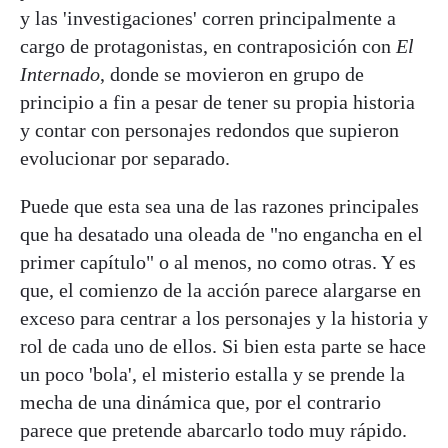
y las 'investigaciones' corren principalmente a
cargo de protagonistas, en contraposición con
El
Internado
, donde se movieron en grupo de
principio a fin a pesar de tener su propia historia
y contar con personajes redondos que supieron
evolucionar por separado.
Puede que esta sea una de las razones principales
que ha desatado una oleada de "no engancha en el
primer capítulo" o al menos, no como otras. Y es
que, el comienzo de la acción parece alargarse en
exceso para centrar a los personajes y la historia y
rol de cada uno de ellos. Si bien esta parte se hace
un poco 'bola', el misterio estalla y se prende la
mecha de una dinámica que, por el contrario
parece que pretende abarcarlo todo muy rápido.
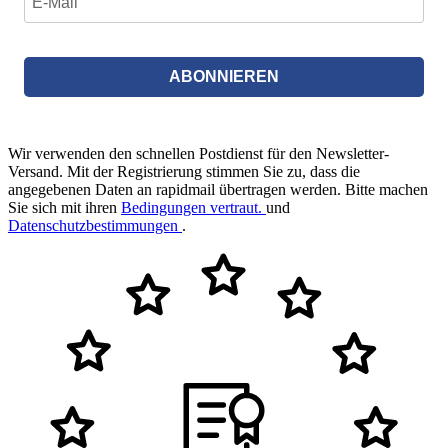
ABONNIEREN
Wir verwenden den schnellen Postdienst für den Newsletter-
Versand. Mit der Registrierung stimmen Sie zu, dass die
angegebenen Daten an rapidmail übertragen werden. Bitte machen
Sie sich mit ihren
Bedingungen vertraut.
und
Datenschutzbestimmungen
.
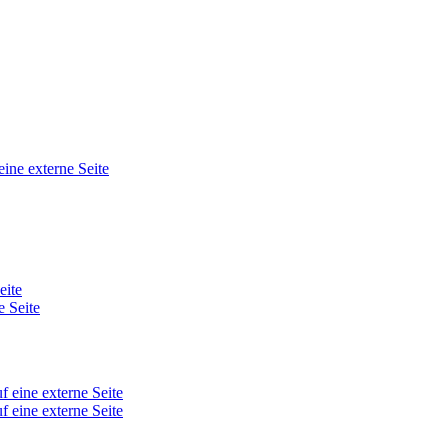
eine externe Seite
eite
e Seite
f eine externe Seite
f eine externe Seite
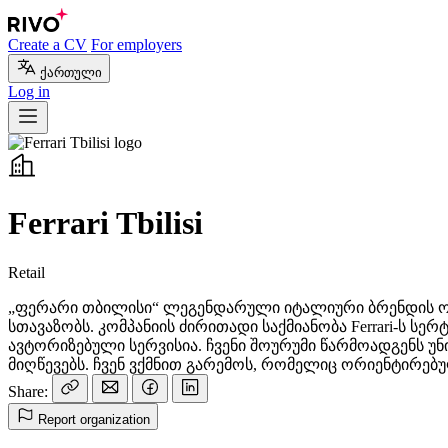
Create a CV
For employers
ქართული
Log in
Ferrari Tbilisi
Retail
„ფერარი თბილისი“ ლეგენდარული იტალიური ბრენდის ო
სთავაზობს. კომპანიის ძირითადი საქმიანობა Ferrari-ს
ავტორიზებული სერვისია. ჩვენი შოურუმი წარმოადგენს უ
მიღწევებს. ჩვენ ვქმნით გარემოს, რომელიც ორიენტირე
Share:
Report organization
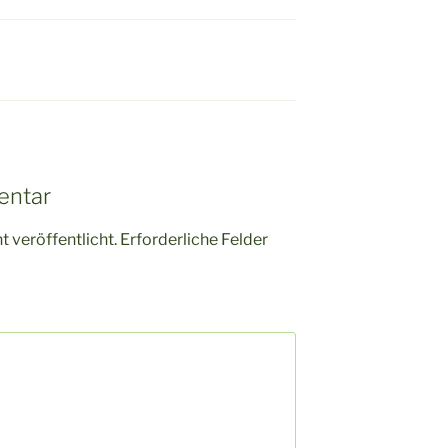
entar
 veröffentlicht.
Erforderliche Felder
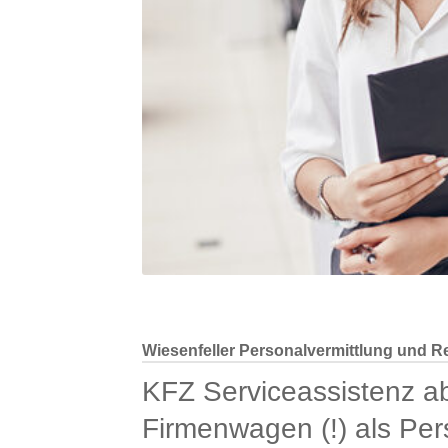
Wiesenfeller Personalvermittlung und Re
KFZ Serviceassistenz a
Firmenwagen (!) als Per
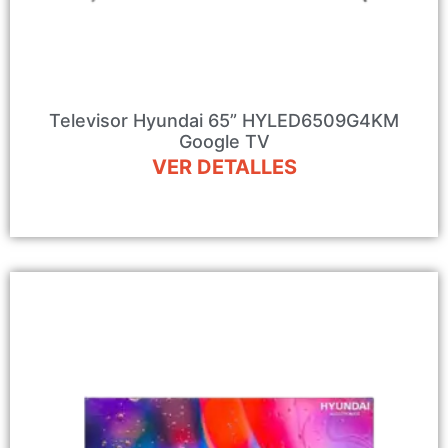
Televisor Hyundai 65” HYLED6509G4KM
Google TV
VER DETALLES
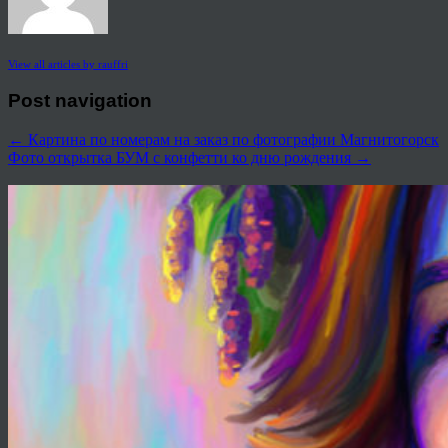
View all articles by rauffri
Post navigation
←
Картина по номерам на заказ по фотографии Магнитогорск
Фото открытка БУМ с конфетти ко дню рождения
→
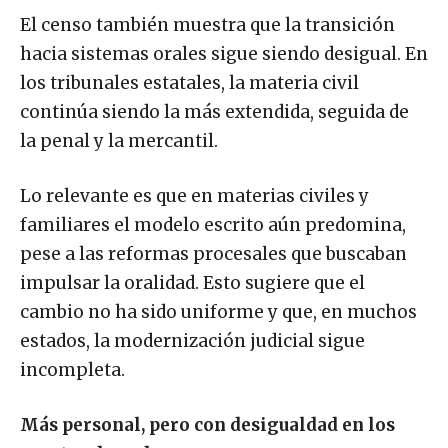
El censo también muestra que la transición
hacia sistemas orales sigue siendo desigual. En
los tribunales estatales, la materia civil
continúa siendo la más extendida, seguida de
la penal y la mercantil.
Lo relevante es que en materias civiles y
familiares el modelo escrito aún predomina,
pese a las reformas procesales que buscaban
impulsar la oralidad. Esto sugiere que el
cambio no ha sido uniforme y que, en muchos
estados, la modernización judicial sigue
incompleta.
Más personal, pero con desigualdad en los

• • • •

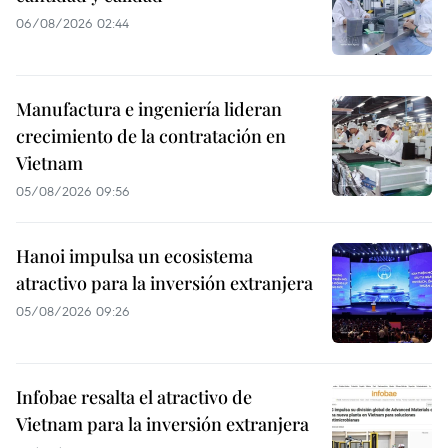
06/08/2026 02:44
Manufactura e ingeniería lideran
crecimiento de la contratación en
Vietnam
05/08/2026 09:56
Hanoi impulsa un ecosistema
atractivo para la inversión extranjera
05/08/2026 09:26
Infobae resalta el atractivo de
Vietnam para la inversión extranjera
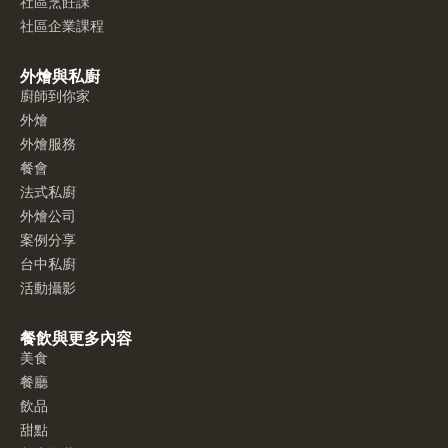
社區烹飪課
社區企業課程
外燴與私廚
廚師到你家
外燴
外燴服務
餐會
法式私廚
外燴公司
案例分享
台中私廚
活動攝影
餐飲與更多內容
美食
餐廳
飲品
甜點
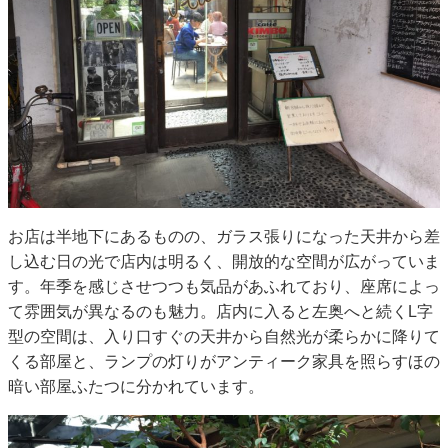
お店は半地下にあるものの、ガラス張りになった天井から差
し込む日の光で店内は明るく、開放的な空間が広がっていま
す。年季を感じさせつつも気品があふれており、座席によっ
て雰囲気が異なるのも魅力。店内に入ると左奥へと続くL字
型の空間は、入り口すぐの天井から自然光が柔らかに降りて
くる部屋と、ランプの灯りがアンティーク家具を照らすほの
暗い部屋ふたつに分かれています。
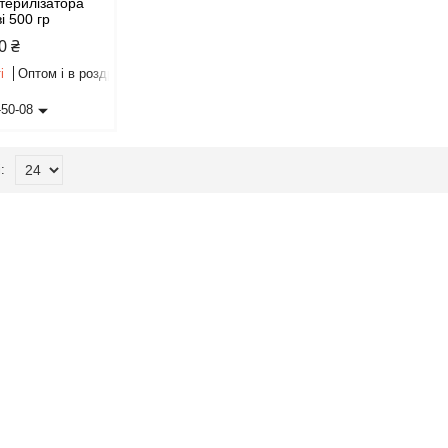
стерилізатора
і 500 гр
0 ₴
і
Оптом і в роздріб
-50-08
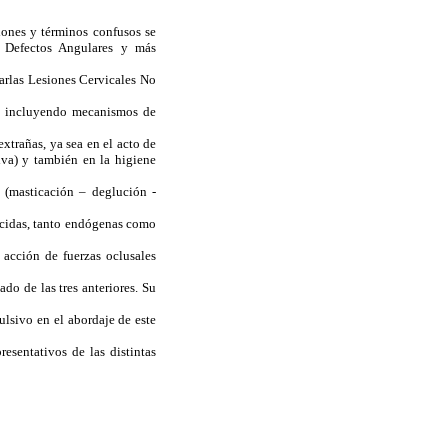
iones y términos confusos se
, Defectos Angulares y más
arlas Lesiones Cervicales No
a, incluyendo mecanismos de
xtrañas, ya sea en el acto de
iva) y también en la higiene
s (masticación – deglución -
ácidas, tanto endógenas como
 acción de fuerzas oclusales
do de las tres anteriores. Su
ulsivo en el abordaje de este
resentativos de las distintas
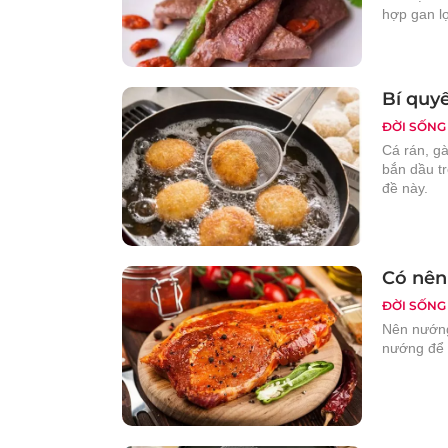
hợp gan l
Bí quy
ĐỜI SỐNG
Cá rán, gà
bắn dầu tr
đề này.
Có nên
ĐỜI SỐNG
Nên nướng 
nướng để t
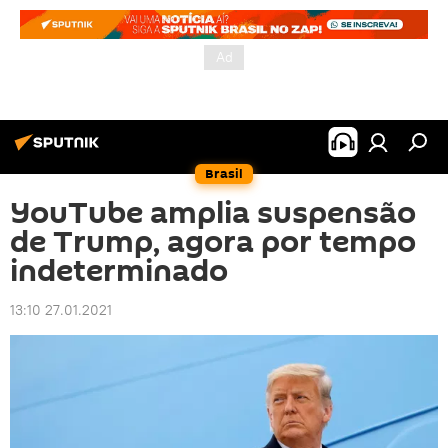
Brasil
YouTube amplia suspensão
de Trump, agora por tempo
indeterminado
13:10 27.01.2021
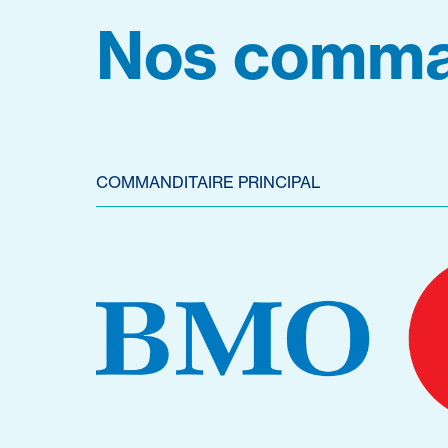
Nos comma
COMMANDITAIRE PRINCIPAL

• • • •

Copy the lines between the line containing "y las 'investigaciones'" and the line containing "exceso para centrar", inclusive, with no changes.

y las 'investigaciones' corren principalmente a
cargo de protagonistas, en contraposición con
El
Internado
, donde se movieron en grupo de
principio a fin a pesar de tener su propia historia
y contar con personajes redondos que supieron
evolucionar por separado.
Puede que esta sea una de las razones principales
que ha desatado una oleada de "no engancha en el
primer capítulo" o al menos, no como otras. Y es
que, el comienzo de la acción parece alargarse en
exceso para centrar a los personajes y la historia y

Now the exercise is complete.